Are OTAs Taking Over Online Hotel Reviews?

Traveler review sites—led by TripAdvisor—created and drove the growth of the traveler hotel review category, demonstrating the potential role of user-generated reviews in the trip-planning process. The travel industry took notice. Expedia acquired TripAdvisor, Travelocity picked up IgoUgo, Priceline stepped in with MyTravelGuide, and SideStep bought TravelPost (which in turn was acquired by Kayak and recently sold to a startup led by Expedia’s original founders).

But in 2009 something very interesting happened: travelers posted far more reviews on OTAs than on traveler review sites—nearly three times as many. Travelers posted more than 700,000 reviews across the six largest OTAs in 2009, versus less than 250,000 on traveler review sites (see Figure 1).

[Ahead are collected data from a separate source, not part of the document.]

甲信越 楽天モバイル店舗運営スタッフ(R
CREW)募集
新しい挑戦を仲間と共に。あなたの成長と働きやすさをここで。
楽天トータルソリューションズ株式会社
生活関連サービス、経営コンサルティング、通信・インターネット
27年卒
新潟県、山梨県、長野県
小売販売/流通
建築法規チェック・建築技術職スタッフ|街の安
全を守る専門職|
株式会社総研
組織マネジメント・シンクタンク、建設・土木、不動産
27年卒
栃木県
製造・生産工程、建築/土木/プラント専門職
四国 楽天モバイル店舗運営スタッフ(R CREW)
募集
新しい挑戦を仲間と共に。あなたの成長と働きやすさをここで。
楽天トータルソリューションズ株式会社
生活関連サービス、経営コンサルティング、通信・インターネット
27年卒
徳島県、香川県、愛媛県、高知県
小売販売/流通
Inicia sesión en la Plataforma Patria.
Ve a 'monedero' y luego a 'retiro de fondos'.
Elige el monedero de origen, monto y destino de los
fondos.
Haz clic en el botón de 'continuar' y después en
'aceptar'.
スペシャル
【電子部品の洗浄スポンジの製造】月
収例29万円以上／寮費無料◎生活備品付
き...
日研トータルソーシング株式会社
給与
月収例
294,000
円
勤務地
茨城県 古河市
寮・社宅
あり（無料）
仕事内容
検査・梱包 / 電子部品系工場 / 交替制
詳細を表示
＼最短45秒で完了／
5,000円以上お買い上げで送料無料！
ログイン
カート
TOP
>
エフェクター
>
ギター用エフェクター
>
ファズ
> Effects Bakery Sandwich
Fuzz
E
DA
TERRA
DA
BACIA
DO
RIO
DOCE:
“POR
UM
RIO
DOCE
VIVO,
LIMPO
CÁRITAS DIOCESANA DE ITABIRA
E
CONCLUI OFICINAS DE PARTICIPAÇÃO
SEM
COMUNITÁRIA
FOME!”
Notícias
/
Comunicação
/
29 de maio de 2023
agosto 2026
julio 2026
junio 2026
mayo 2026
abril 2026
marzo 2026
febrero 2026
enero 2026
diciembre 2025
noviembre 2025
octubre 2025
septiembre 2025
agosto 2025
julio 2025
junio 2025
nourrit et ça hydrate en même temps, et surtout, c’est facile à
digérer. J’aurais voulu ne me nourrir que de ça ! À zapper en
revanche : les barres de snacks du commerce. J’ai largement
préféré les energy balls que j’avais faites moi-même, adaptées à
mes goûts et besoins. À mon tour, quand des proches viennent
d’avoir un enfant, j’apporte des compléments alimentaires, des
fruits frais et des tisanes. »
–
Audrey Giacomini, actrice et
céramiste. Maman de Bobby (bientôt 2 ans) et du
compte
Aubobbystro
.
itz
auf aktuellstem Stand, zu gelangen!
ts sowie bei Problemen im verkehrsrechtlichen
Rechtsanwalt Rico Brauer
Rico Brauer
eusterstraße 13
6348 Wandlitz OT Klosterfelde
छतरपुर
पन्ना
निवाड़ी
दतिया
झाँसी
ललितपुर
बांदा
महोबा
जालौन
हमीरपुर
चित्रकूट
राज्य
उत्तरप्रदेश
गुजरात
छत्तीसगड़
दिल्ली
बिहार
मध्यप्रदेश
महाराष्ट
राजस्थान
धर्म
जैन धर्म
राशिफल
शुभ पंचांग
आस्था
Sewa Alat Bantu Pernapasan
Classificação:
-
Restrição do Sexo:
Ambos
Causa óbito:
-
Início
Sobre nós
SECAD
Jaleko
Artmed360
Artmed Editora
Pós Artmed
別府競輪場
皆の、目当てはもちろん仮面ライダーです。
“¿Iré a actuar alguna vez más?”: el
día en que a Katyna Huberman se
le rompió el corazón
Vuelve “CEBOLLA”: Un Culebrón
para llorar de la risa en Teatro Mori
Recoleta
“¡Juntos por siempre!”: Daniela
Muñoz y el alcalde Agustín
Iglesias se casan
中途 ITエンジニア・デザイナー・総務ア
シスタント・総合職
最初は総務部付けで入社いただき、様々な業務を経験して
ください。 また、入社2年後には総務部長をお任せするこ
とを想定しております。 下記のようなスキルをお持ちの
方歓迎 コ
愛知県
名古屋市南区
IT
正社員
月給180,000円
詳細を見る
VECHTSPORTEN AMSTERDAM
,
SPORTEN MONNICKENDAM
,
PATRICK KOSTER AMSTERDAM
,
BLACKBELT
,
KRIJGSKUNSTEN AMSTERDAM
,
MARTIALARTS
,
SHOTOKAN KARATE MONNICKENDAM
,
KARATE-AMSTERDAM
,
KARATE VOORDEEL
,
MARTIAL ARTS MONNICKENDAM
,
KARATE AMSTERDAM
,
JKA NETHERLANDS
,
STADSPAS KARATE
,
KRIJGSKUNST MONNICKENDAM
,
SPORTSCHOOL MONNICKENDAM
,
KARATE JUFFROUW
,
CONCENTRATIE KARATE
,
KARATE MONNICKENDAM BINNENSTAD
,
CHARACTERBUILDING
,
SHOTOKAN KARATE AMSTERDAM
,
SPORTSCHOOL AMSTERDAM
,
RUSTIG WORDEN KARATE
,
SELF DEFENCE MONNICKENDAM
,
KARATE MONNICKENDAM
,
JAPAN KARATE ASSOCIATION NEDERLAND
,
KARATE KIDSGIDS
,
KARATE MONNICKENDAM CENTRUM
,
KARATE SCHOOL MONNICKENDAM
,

There are several factors behind this shift in where travelers are posting hotel reviews. While category leader TripAdvisor’s review volume and unique visitor traffic both grew considerably in 2009, the OTAs have been aggressively building their portfolios of hotel reviews. They have significantly improved their processes for collecting reviews from customers. Most hotel and package bookers on OTAs receive some kind of trip follow-up communication soliciting their feedback, which feeds the hotel review pipeline.

And they have good reason for doing so: hotel review content appears to play an important role in the online hotel shopping process. Not only do more travelers identify hotel reviews on OTAs as influential in their purchasing decision than other types of online features or content, but OTA shoppers who visit hotel review pages are twice as likely to convert.